### What is required:
Pull out every line in the records that contains the string "shoulder" and copy each one unchanged. Case counts when matching.

### Task inputs:
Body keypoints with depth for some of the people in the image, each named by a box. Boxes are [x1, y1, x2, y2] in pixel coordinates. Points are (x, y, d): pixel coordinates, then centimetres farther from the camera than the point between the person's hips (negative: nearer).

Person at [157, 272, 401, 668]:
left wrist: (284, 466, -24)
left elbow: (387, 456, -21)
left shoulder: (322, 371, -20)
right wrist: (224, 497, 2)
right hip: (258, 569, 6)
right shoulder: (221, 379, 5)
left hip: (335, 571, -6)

--

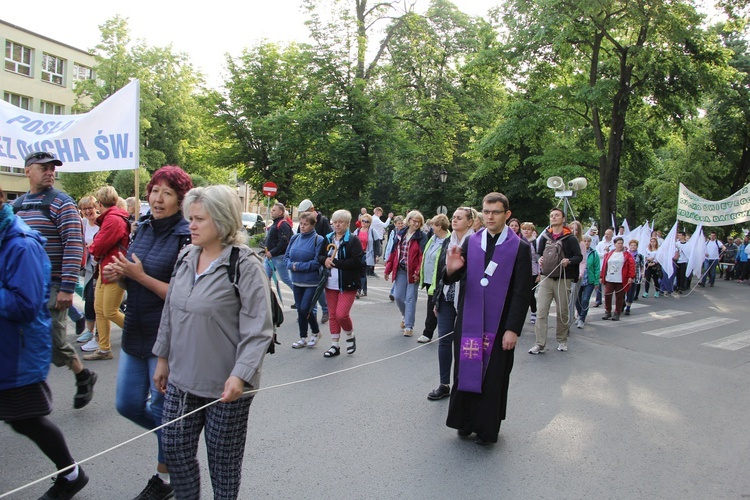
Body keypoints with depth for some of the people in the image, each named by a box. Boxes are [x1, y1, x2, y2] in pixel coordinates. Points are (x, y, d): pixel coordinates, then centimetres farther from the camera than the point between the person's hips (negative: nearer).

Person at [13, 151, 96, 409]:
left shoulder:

### Final answer:
left shoulder: (322, 371, -20)
right shoulder: (221, 379, 5)
left shoulder:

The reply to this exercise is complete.